Hybrid zone populations exhibit adaptive potential to novel
climatic conditions
Current patterns of genetic diversity in populations of forest trees are
outcomes of various evolutionary processes structured by past events
(Hampe & Petit, 2005; Mayol et al ., 2015), which often results
in extant populations exhibiting adaptational lags to their current
climate conditions. Although this has been documented for several tree
taxa (Seliger et al ., 2021), it does not necessarily mean these
populations are devoid of adaptive potential. Theory suggests that GEI
should be prevalent in populations exhibiting adaptational lags and
those occurring in heterogenous environments (Via & Lande, 1985;
Ghalambor et al ., 2007). Sequential founder events, high levels
of landscape fragmentation and the associated loss of genetic diversity,
however, can restrict the evolution of GEI (Schmid et al ., 2019).

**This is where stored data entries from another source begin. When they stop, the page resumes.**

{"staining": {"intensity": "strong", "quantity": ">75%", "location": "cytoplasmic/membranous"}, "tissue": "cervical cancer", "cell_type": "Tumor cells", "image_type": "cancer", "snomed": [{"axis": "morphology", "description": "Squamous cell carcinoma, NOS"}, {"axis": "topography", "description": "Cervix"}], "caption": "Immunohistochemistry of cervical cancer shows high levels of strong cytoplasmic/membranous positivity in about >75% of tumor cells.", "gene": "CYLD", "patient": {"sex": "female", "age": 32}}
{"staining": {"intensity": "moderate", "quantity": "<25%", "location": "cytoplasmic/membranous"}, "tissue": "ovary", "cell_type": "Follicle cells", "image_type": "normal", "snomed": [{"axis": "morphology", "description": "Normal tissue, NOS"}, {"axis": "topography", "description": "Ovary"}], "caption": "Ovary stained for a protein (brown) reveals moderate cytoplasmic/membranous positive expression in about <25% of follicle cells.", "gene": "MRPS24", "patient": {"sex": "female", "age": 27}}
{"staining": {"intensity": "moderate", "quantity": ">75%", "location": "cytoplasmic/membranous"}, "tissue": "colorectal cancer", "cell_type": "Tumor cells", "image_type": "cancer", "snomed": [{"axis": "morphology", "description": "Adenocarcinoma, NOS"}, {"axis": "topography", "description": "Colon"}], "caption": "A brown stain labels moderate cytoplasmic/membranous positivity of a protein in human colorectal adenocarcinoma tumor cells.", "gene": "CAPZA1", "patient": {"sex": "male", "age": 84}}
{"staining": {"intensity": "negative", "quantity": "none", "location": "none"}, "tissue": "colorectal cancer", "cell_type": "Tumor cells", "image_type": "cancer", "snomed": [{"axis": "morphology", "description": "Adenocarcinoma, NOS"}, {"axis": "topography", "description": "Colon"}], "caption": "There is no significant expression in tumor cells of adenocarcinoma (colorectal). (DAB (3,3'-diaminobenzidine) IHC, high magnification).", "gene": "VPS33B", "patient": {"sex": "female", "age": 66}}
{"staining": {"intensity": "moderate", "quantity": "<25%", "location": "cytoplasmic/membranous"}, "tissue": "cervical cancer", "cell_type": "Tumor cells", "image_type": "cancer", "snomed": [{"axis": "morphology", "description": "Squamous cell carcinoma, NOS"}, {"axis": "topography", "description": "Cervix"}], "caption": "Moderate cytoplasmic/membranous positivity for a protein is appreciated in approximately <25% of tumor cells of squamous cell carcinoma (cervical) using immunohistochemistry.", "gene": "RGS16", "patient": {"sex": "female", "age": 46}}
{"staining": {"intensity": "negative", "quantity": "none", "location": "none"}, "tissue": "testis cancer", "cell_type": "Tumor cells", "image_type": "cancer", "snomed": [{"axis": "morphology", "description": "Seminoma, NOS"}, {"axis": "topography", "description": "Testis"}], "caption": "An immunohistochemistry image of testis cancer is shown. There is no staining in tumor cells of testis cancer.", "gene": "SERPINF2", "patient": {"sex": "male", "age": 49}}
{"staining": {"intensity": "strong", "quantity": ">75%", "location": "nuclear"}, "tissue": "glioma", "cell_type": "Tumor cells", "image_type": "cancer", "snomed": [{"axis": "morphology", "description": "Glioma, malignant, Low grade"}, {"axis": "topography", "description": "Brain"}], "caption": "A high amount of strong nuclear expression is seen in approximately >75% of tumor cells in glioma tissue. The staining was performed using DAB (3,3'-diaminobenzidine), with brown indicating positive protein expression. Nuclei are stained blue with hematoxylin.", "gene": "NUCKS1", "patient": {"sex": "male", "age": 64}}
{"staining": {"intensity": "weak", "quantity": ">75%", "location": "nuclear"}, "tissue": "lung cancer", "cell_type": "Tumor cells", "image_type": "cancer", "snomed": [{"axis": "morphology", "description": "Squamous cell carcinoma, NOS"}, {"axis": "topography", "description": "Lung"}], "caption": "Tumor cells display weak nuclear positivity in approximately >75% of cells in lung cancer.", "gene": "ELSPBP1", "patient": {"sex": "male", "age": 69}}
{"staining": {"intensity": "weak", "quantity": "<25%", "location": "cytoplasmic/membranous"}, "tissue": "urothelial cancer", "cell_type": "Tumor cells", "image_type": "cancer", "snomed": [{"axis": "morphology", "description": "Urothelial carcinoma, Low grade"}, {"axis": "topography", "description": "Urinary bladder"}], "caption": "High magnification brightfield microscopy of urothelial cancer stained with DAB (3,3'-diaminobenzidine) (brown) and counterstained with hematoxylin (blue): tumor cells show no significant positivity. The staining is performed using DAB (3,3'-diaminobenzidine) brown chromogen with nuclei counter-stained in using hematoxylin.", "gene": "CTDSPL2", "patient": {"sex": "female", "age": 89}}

The populations sampled in this study naturally occur across the
fragmented landscapes of the southwestern United States, where they
experience markedly different seasonal and annual means and fluctuations
in environmental conditions, as well as gene flow from a northern
congener, P. flexilis (Menon et al ., 2018). By treating
gene expression patterns and resulting co-expression modules as
quantitative traits, we revealed strong signals of garden-specific
adaptive trait differentiation (i.e., GEI) thus supporting our first and
second hypotheses. In general, our estimates ofQ ST agree with previously published estimates
from studies of forest trees (Lind et al ., 2018), and more
specifically with the estimates obtained using expression datasets
(Roberge et al ., 2007; Leder et al ., 2015). Although the
presence of neutral population structure in the transcriptomic dataset
used to construct the co-expression modules could generate false
positives, eight of the strongly differentiated modules were also
enriched for various QST categories (Fig. 4). We
suggest these are likely true candidates for garden-specific signatures
of adaptive evolution, given the overall weak population structure in
this hybrid zone (Menon et al ., 2018).
The signals of local adaptation noted under the novel environmental
conditions of our study suggest that populations of long-lived tree
species, such as conifers, might not be limited in their ability to
adapt to rapidly changing climatic conditions. Our results contrast with
predictions of extensive future maladaptation suggested for other
long-lived tree species such as oak (Browne et al ., 2019), poplar
(Fitzpatrick et al ., 2020; Gougherty et al ., 2021) and
spruce (Frank et al ., 2017). This contrast may relate to
methodological differences among past studies and ours. Specifically, by
using a space-for-time substitution study we allow for the architecture
of adaptive evolution to reflect response to novel conditions. However,
similarities between the space-for-time substitution design used in the
present study and by Fitzpatrick et al . (2020) and Browneet al . (2019) suggest that our contrasting results might follow
from the inclusion of hybrid populations, which matters because hybrid
populations frequently show increased additive genetic variance
(Reif et al ., 2007;
Kulmuni, Wiley & Otto, 2023) (Table 2). Nevertheless, we advise caution
in the interpretation that populations of long-lived tree species may be
more adaptable to novel climates than expected because the presence of
additive genetic variation underlying climatically relevant traits is
only one of the important conditions needed for an adaptive response.
Correlations between traits can be modulated by environmental conditions
(Wood & Brodie, 2015) and correlations antagonistic to the direction of
selection can impede adaptive responses (Walsh & Blows, 2009). While
this does not seem to be the case in our study, as is evident throughQST enrichment at the core of the networks and
strong co-expression module differentiation, we cannot conclude that
evolution is occurring in the direction of the novel selective pressure.
Such a conclusion would require a larger sample size and more thorough
quantitative evaluation of the multivariate trait space.